▸ **PROBLEM TO SOLVE**:
Extract the text lines from each piece of material below and reproduce them word for word, without the pictures.

*** Opening of DATA FOR REVIEW ***

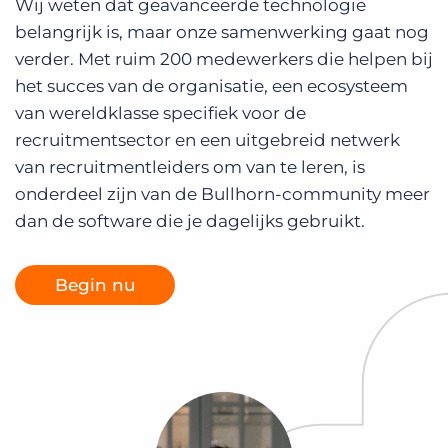
Wij weten dat geavanceerde technologie
Inloggen
Vraag een demo aan
belangrijk is, maar onze samenwerking gaat nog
verder. Met ruim 200 medewerkers die helpen bij
het succes van de organisatie, een ecosysteem
van wereldklasse specifiek voor de
recruitmentsector en een uitgebreid netwerk
van recruitmentleiders om van te leren, is
onderdeel zijn van de Bullhorn-community meer
dan de software die je dagelijks gebruikt.
Begin nu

*** Close of DATA FOR REVIEW ***

▸ **YOUR SOLUTION**:
Wij weten dat geavanceerde technologie
Inloggen
Vraag een demo aan
belangrijk is, maar onze samenwerking gaat nog
verder. Met ruim 200 medewerkers die helpen bij
het succes van de organisatie, een ecosysteem
van wereldklasse specifiek voor de
recruitmentsector en een uitgebreid netwerk
van recruitmentleiders om van te leren, is
onderdeel zijn van de Bullhorn-community meer
dan de software die je dagelijks gebruikt.
Begin nu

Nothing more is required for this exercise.